Produce a copy of every line in the records that holds the string "trunk".

DATASET: Begin

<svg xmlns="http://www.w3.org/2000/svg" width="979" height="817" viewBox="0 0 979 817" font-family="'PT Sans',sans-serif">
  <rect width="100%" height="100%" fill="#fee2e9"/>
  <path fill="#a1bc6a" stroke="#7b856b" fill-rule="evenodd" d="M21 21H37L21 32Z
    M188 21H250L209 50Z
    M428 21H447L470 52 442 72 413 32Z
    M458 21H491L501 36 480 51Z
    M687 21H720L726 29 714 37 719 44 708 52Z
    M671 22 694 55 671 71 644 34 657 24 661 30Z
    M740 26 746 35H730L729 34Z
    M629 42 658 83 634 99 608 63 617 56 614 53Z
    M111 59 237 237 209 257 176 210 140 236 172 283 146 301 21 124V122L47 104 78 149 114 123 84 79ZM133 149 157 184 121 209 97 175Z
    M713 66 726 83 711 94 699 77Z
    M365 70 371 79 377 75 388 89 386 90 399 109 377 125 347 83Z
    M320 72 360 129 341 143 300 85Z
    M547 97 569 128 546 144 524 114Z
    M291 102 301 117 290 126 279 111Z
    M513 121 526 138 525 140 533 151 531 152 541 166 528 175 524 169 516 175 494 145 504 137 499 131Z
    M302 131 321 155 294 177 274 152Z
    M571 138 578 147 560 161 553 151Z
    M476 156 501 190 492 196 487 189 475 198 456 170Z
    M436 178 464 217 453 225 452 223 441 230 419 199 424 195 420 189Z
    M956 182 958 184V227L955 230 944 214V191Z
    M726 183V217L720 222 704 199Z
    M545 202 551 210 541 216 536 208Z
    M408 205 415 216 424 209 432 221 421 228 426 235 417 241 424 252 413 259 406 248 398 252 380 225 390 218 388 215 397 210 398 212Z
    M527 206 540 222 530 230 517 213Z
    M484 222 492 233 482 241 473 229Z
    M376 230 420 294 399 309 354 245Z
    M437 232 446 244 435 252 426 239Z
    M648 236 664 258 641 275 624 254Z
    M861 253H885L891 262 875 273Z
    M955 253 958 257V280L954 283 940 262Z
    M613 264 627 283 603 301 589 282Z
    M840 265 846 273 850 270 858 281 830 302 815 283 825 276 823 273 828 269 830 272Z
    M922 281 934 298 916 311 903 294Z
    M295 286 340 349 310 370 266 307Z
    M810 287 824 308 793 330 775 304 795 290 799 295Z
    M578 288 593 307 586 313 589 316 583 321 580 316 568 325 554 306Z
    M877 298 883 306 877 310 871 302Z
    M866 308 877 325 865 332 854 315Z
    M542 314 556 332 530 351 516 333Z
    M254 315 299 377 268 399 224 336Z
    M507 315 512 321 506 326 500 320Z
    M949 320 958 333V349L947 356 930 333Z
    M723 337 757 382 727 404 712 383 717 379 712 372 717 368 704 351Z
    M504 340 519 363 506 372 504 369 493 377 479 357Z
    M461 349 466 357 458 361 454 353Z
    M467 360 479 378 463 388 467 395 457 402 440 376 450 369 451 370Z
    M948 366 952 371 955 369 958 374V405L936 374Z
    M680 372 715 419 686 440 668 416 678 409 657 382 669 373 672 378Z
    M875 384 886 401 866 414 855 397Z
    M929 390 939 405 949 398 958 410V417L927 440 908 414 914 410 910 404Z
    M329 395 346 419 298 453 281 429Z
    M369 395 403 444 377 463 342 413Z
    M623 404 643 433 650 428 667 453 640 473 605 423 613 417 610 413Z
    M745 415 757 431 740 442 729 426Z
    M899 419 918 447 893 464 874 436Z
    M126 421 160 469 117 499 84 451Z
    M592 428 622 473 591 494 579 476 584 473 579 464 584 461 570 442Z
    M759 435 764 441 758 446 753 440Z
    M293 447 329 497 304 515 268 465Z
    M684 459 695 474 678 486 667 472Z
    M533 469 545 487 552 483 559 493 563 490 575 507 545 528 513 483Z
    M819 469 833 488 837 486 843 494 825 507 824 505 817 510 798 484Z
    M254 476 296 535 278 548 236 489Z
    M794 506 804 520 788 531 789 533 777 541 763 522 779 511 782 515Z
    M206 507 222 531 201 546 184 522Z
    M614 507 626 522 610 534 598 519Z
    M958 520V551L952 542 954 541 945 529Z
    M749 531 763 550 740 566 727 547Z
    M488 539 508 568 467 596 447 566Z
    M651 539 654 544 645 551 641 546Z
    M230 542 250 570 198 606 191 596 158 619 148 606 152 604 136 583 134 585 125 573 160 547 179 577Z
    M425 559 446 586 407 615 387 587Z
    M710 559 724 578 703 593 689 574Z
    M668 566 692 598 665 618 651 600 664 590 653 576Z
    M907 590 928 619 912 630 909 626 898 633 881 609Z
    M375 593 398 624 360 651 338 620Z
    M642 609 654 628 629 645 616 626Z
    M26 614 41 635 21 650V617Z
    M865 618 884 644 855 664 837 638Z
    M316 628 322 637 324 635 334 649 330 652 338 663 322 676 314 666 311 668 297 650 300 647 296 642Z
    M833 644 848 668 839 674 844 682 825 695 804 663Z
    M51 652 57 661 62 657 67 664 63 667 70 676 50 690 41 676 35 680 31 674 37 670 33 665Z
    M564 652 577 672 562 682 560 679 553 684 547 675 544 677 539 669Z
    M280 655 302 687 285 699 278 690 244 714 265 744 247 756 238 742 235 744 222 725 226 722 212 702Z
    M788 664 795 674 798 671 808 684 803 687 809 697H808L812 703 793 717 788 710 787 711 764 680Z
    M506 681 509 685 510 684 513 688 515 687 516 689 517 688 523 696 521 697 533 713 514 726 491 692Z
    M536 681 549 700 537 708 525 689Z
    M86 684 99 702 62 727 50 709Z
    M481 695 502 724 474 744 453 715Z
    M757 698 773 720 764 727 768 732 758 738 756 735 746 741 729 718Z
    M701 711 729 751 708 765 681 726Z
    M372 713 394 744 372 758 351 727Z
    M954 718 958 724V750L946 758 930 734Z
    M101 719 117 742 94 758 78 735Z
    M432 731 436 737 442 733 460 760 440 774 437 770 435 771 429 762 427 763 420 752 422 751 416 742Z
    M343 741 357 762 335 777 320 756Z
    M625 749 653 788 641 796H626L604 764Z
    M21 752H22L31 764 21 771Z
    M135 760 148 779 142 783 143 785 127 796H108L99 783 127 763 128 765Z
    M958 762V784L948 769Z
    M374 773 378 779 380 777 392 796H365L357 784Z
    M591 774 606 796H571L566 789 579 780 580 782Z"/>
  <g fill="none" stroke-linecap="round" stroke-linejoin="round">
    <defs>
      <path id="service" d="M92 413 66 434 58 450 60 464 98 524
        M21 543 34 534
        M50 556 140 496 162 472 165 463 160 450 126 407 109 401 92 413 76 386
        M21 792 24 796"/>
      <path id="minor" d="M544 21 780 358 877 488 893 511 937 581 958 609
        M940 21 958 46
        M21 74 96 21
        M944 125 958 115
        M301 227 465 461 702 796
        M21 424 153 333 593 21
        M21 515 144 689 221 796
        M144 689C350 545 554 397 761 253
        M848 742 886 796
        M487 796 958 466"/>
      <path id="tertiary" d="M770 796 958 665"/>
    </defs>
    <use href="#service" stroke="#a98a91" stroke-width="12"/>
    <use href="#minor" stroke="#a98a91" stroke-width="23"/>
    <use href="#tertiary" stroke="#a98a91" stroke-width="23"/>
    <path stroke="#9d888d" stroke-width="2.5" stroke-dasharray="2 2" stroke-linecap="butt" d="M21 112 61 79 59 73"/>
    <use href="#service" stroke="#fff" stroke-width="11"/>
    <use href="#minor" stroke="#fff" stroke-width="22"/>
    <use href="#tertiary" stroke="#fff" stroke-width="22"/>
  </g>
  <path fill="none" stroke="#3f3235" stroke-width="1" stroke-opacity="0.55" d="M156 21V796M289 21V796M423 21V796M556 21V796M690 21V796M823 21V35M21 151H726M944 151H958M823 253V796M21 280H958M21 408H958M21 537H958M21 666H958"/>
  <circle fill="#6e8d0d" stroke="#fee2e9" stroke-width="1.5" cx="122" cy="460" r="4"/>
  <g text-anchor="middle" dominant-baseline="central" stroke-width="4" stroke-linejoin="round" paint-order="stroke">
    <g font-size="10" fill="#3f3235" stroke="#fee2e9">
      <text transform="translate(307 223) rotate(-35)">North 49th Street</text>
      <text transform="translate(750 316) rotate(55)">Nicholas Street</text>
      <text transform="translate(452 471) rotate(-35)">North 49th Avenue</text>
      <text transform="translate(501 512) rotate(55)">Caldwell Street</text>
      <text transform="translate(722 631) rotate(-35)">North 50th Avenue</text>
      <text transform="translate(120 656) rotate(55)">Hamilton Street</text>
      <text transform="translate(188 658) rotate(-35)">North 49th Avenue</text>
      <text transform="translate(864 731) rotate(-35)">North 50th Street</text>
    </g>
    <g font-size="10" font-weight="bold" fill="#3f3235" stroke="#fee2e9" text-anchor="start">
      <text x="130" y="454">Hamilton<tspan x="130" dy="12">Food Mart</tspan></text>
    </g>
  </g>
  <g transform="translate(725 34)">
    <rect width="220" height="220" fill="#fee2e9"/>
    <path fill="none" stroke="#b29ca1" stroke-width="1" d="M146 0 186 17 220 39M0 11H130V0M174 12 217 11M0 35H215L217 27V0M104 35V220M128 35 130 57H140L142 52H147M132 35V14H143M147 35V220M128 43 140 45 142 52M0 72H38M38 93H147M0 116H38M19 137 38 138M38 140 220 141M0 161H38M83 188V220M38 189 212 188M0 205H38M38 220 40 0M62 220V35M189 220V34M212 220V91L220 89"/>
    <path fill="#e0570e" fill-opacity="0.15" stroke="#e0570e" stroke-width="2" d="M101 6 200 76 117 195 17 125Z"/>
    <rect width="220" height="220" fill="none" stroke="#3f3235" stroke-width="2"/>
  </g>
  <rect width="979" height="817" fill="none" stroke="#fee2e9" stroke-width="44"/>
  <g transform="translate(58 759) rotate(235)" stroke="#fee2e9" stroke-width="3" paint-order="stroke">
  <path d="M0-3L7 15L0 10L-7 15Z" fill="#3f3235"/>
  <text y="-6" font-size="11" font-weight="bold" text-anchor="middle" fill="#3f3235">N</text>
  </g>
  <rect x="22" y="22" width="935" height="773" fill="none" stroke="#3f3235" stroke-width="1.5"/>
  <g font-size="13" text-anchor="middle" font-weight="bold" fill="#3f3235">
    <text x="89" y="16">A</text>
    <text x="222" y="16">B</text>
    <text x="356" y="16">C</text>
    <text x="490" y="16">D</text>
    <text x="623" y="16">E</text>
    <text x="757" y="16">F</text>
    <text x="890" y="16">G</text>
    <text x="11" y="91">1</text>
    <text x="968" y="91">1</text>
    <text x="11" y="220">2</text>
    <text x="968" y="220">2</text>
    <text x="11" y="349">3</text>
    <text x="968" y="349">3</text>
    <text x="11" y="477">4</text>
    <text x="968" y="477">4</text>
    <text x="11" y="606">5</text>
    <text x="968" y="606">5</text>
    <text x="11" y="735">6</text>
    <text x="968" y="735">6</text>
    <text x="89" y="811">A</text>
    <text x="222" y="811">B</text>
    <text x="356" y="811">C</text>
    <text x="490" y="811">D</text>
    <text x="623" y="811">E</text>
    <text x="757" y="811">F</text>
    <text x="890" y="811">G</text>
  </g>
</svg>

DATASET: End
DATASET: Begin

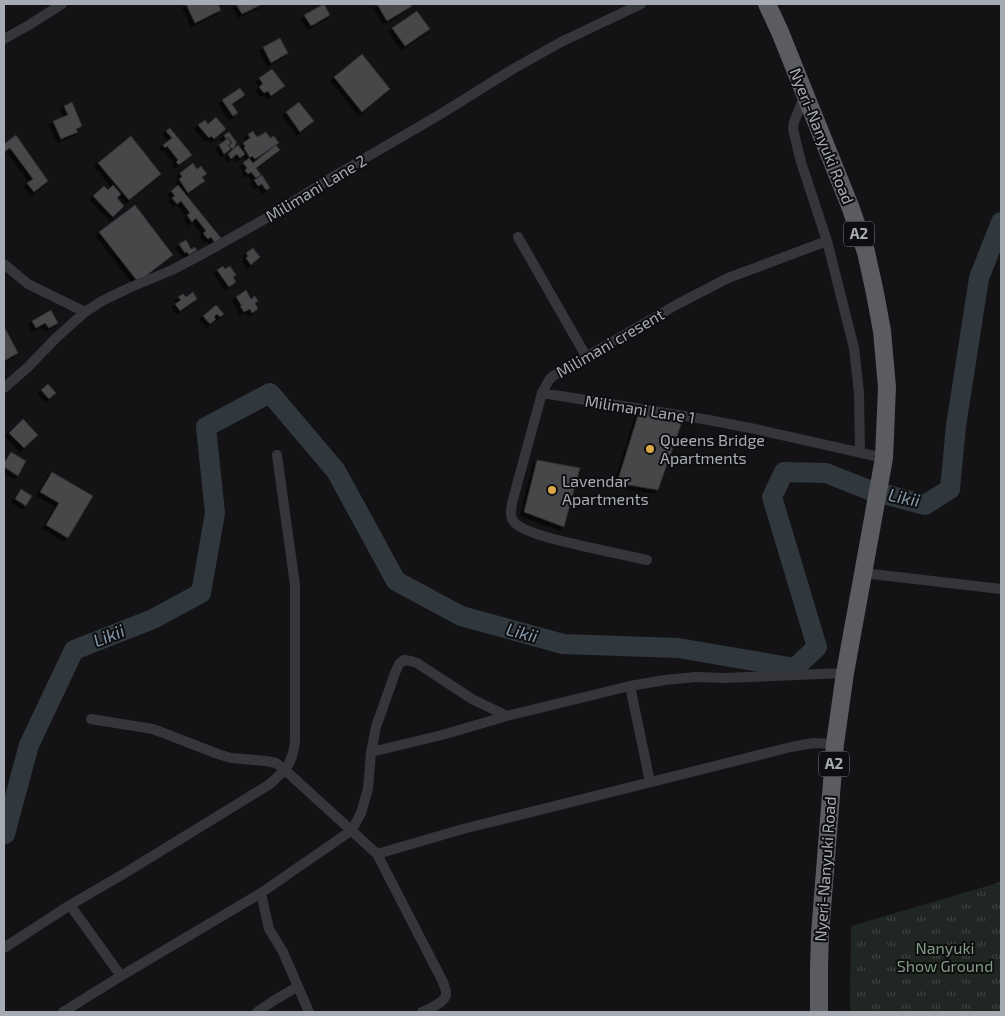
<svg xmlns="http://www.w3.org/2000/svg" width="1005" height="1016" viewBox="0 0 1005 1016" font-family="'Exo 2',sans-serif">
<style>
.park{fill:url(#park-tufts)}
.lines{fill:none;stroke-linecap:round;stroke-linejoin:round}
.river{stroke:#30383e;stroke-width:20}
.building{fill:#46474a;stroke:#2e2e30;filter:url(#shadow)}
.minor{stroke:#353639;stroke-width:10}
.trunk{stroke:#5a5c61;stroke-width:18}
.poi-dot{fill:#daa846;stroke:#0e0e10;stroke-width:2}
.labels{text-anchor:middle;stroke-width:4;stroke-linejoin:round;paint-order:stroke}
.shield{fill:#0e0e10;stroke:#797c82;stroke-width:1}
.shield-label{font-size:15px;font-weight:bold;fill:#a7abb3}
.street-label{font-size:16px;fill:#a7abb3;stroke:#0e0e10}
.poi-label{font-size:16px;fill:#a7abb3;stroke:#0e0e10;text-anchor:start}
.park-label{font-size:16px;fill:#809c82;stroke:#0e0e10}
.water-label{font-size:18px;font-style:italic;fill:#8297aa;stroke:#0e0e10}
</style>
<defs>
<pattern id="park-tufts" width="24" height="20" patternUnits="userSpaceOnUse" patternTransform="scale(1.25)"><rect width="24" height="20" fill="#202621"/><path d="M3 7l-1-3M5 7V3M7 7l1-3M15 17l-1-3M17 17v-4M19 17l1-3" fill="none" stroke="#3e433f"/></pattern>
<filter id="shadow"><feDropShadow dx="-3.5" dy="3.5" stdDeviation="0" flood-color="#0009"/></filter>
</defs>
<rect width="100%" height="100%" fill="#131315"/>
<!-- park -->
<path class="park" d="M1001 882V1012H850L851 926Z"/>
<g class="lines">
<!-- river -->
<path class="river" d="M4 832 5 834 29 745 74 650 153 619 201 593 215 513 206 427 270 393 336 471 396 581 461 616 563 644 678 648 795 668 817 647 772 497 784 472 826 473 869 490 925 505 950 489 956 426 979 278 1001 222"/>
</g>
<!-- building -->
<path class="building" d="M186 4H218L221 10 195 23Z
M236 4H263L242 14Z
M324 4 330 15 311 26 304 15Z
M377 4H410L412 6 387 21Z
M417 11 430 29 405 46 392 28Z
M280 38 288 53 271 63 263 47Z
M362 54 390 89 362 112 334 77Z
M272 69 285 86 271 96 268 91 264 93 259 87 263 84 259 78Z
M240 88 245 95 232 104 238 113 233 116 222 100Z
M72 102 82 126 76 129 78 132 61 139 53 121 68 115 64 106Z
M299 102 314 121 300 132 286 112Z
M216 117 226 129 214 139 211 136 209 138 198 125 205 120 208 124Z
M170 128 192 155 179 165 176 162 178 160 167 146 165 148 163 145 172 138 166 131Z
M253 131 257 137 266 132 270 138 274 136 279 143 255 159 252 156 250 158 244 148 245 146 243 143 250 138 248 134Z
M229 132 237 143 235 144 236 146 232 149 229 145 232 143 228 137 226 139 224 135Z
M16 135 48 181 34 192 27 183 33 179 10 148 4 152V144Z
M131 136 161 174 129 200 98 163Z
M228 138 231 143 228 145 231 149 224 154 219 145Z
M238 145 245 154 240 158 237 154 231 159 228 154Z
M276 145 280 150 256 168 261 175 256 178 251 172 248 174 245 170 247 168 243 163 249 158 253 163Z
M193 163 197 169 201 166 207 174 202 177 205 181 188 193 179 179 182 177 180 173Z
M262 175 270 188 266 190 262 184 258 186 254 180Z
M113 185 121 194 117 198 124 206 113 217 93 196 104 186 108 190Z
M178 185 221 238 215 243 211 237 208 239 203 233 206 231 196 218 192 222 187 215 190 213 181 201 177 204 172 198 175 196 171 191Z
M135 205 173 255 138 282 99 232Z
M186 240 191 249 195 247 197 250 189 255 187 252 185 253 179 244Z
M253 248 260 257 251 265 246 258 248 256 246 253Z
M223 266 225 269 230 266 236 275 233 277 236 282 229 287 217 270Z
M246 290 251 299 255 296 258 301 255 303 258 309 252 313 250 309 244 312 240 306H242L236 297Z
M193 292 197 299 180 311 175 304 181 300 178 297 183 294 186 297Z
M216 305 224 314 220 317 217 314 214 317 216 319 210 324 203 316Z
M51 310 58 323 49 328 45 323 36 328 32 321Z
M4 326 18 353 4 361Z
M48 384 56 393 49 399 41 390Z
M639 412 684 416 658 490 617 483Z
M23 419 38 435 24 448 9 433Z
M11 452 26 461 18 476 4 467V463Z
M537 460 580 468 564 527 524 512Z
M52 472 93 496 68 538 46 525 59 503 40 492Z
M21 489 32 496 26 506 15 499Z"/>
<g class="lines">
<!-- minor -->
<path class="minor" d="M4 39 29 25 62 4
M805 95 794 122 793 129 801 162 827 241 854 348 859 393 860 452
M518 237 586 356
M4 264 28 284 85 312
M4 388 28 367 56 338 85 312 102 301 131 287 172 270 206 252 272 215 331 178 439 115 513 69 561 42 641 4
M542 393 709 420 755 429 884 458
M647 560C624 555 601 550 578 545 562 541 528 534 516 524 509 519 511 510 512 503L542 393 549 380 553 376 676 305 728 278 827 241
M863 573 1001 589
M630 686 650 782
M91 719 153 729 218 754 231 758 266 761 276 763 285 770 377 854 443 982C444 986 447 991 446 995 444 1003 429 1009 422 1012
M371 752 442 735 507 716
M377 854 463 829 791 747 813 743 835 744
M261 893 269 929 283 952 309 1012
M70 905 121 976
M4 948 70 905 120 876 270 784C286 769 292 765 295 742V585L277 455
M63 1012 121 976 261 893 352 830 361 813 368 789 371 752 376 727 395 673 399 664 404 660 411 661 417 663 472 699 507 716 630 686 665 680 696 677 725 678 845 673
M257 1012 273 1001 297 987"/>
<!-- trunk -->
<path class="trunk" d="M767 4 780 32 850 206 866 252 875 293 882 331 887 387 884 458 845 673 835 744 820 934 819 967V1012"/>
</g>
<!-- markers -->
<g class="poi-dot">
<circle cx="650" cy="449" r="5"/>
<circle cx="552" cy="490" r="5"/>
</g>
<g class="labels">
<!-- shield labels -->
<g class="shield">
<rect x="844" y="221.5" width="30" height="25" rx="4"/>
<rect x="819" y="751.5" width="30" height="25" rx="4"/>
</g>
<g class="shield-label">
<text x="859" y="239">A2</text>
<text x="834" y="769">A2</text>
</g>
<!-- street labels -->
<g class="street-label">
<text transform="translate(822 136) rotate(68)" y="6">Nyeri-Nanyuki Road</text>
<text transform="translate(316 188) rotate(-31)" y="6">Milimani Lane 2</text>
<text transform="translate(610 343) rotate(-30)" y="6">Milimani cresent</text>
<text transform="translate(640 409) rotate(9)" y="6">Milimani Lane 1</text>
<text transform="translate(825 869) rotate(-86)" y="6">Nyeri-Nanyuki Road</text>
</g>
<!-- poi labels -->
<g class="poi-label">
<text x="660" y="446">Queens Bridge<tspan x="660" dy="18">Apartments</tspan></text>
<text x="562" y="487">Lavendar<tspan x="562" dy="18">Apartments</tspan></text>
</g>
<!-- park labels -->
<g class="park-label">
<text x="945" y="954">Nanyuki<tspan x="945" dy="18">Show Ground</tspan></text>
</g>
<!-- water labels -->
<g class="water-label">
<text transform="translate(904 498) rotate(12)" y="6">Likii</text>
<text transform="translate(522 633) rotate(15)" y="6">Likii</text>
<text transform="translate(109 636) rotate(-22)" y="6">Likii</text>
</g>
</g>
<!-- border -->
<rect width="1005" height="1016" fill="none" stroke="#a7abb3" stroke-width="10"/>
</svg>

DATASET: End

» **YOUR SOLUTION**
.trunk{stroke:#5a5c61;stroke-width:18}
<!-- trunk -->
<path class="trunk" d="M767 4 780 32 850 206 866 252 875 293 882 331 887 387 884 458 845 673 835 744 820 934 819 967V1012"/>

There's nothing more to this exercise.